→ Document segment
+ + + + + + +

#! /usr/bin/env perl

=head1 DESCRIPTION

This perl script creates database or tables for Cyclotis database.

=head1 INSTALLATION REQUIREMENTS

This is not a cgi/module : it must be run in command line (or integrated in another tool, such as the Web creation HTML interface and web services).
You can use it in any machine with Perl, DBI and DBD::Pg installed, even if the PostgreSQL server is installed elsewhere
(but in this case you must check that the PostgreSQL server gives creation rights to users connected via network sockets).

=head1 USAGE

The general format for the command line is C<perl dbcreator.pl [command] [database-name] [other parameters]>

=head2 MODES

First, you must decide in which mode the database will work.

The mode decides which field Postgres may add to every line in order to make the distinction between tables.

To do this, the best solution is to define CYCLOTIS_MODE environment variable. You can also give the mode as first parameter of dbcreator.pl, before command name. However, do not forget that this must be decided before you create the first table, and using dbcreator.pl on an already created database with a different mode may cause errors.

Existing modes:

=over 1

:inc by_void/TableCreator: "=head1 MODE by_void" "=item by_void" 
:inc by_id/noRules/TableCreator: "=head1 MODE by_id::noRules" "=item by_id::noRules" 
:inc by_id/withRules/TableCreator: "=head1 MODE by_id::withRules" "=item by_id::withRules" 
:inc by_path/noLangs/TableCreator: "=head1 MODE by_path::noLangs" "=item by_path:noLangs" 
:inc by_path/withLangs/TableCreator: "=head1 MODE by_path::withLangs" "=item by_path:withLangs" 
:inc by_code/TableCreator: "=head1 MODE by_code" "=item by_code" 
:inc by_code/theme/TableCreator: "=head1 MODE by_code::theme" "=item by_code::theme" 
:inc by_code/lang/TableCreator: "=head1 MODE by_code::lang" "=item by_code::lang" 

=back

:inc DbCreator: "=head2 Database name"

+ + + + + + +

→ Provided data
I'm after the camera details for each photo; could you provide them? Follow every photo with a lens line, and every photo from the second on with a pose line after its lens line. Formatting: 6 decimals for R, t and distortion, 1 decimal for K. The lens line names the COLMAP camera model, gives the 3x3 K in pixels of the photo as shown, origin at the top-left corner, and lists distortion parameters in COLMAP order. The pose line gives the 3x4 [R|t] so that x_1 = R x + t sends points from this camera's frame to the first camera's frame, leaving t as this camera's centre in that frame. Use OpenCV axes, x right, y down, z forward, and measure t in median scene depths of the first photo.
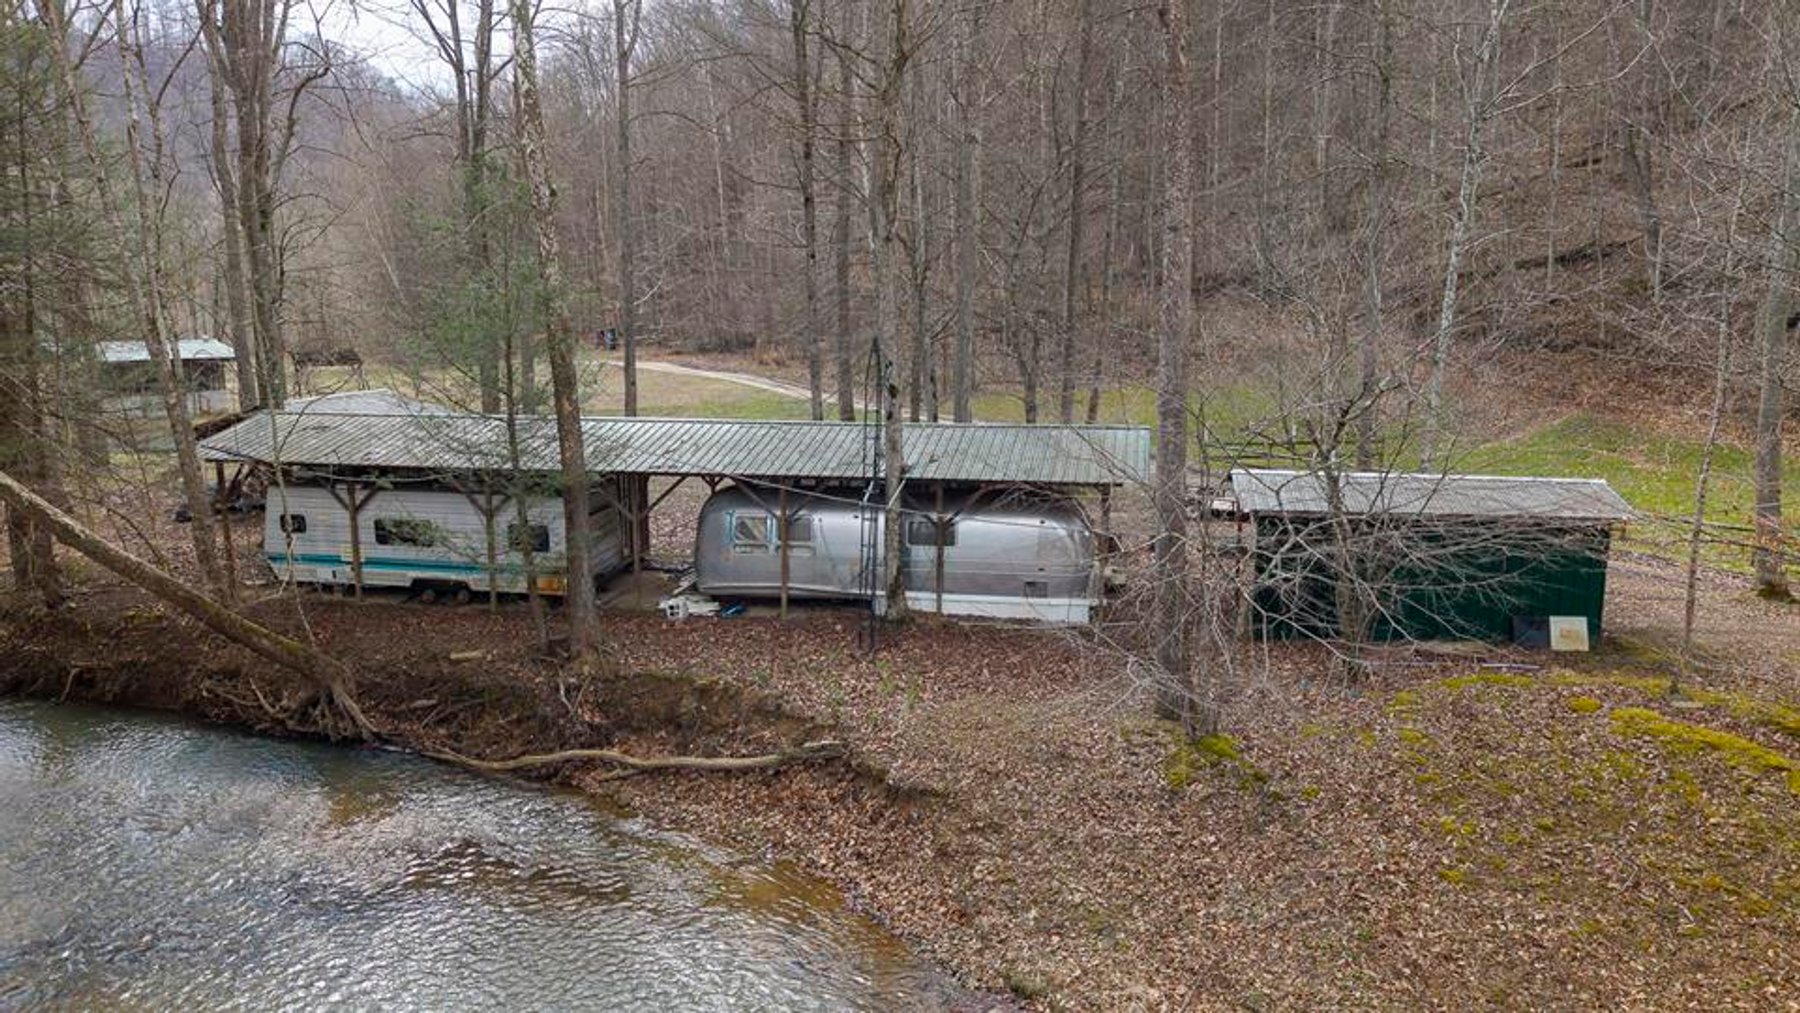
lens RADIAL K [[1229.4, 0, 881.2], [0, 1229.4, 421.9], [0, 0, 1]] dist [0.041790, -0.037517]
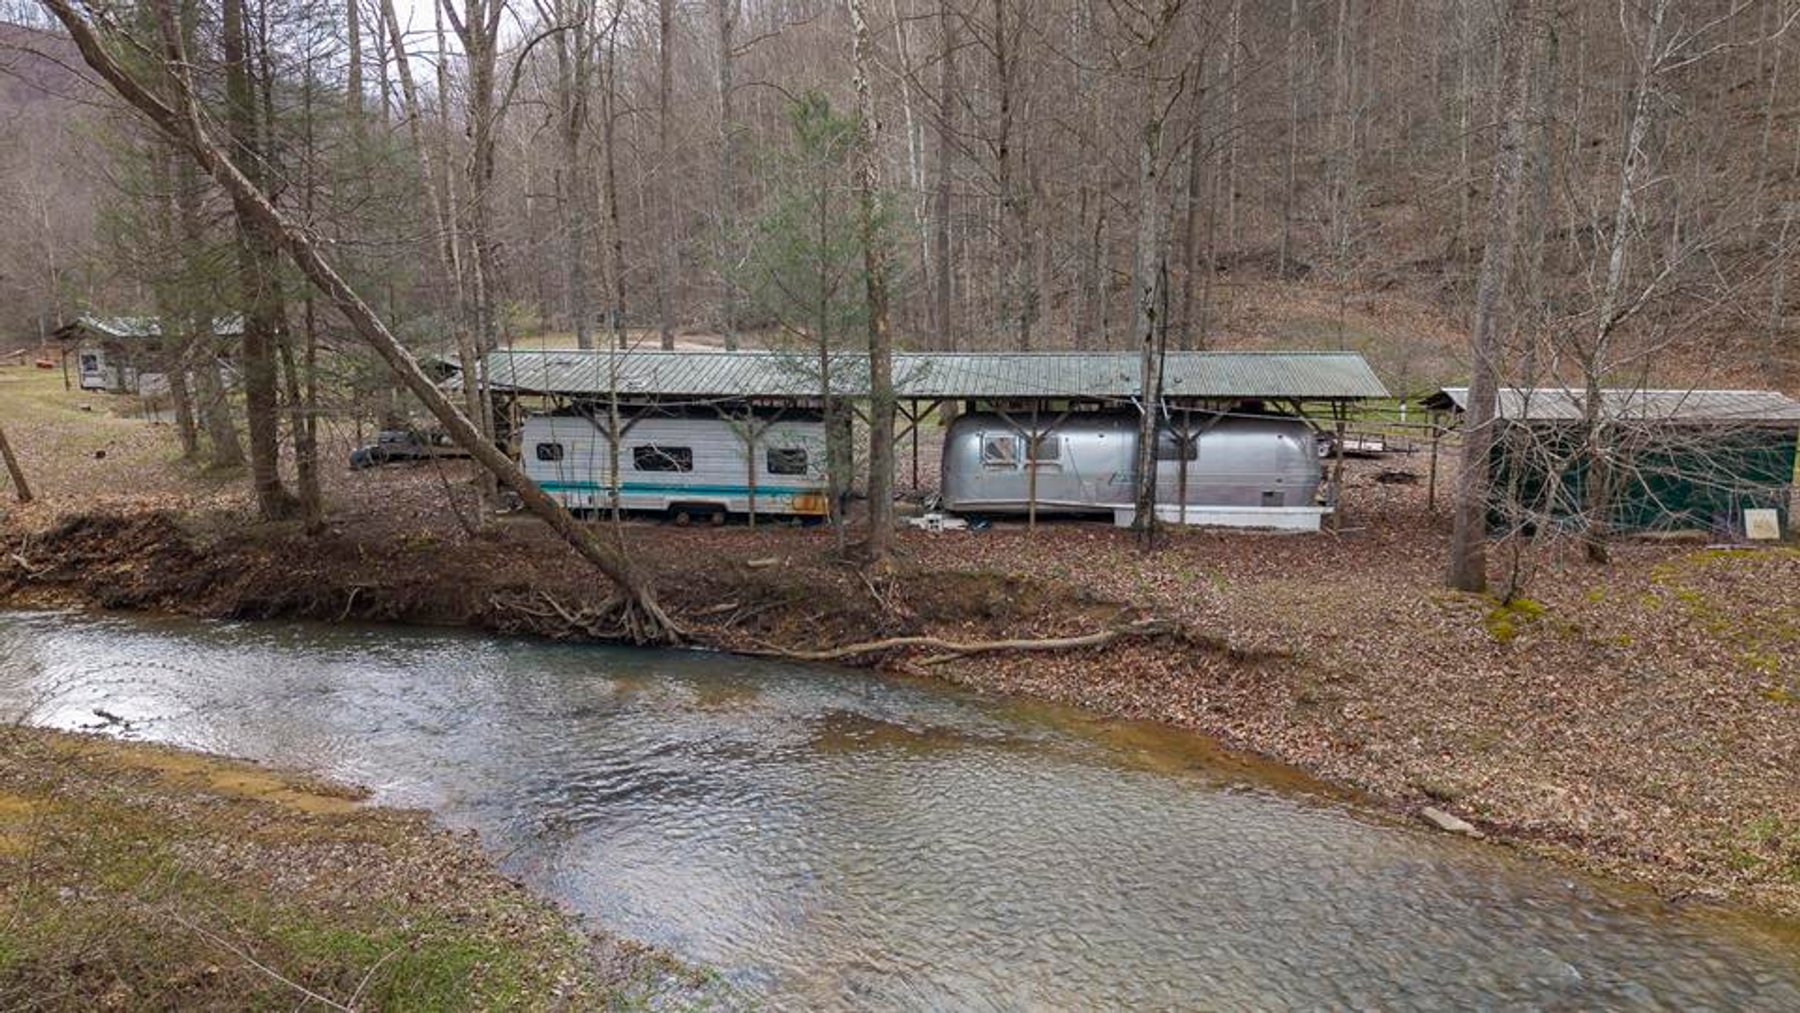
lens RADIAL K [[1229.4, 0, 851.3], [0, 1229.4, 437.7], [0, 0, 1]] dist [0.041790, -0.037517]
pose [[0.997616, -0.005762, 0.068762, -0.332549], [0.005565, 0.999980, 0.003061, 0.077497], [-0.068778, -0.002671, 0.997628, -0.074876]]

+ + + + + + +

→ Things to do
a: Which software does the dbcreator.pl documentation say a machine needs installed in order to run the script?
b: Carry the dbcreator.pl documentation forward from its last line.

→ Responses by item number
a: Perl, DBI, DBD::Pg

b:
=head2 COMMANDS

=cut

my $command = shift || 'help';

=head3 perl dbcreator.pl help [command] 

Display help for given command using pod2txt

=cut
if ($command =~ /help/) {
   my $cmd = shift;
   
   if (! $cmd) {
		print STDERR << "EOF";
perl $0 <command> <parameters>

List of commands (type 'perl help <command-name> for details):	
EOF
		open (THIS, $0); my @modes;
		while (<THIS>) { push(@modes,$1) and print "\t$1\n" if /=item/ and m!:inc ([\w\/]+)/TableCreator!;  }
		close (THIS);
		print STDERR << "EOF";

Also available help pages:
	dbname			Detail of the syntax to specify database and parameters
	
Modes (to be selected via CYCLOTIS_MODE environment variable) (type help with given mode for details)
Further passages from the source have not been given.